*** Opening of Exercise data ***
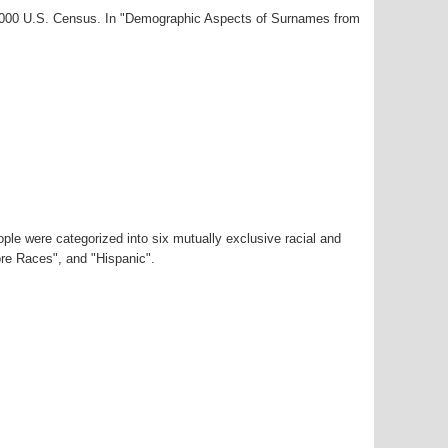
-2000 U.S. Census. In "Demographic Aspects of Surnames from
ple were categorized into six mutually exclusive racial and
ore Races", and "Hispanic".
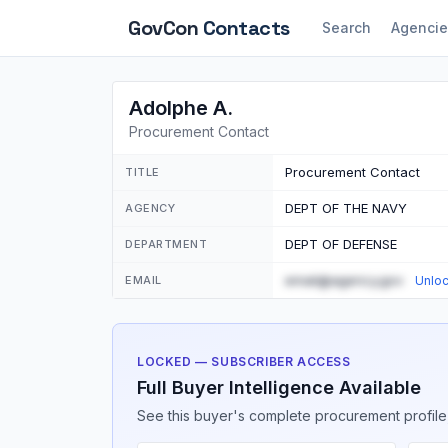
GovCon
Contacts
Search
Agencie
Adolphe A.
Procurement Contact
Procurement Contact
TITLE
DEPT OF THE NAVY
AGENCY
DEPT OF DEFENSE
DEPARTMENT
email@agency.gov
EMAIL
Unlo
LOCKED — SUBSCRIBER ACCESS
Full Buyer Intelligence Available
See this buyer's complete procurement profile,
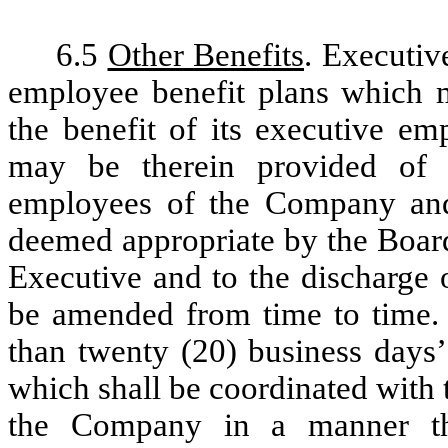
6.5
Other Benefits
. Executive
employee benefit plans which 
the benefit of its executive em
may be therein provided of g
employees of the Company and 
deemed appropriate by the Board
Executive and to the discharge 
be amended from time to time. E
than twenty (20) business days’
which shall be coordinated with t
the Company in a manner tha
*** Close of Exercise data ***
Exercise description:
Please give again, exactly and only, the lines from the top of the listing above through the line that has "LOCKED — SUBSCRIBER ACCESS", with pictures left out.

Output for this exercise:
-2000 U.S. Census. In "Demographic Aspects of Surnames from
ple were categorized into six mutually exclusive racial and
ore Races", and "Hispanic".
GovCon
Contacts
Search
Agencie
Adolphe A.
Procurement Contact
Procurement Contact
TITLE
DEPT OF THE NAVY
AGENCY
DEPT OF DEFENSE
DEPARTMENT
email@agency.gov
EMAIL
Unlo
LOCKED — SUBSCRIBER ACCESS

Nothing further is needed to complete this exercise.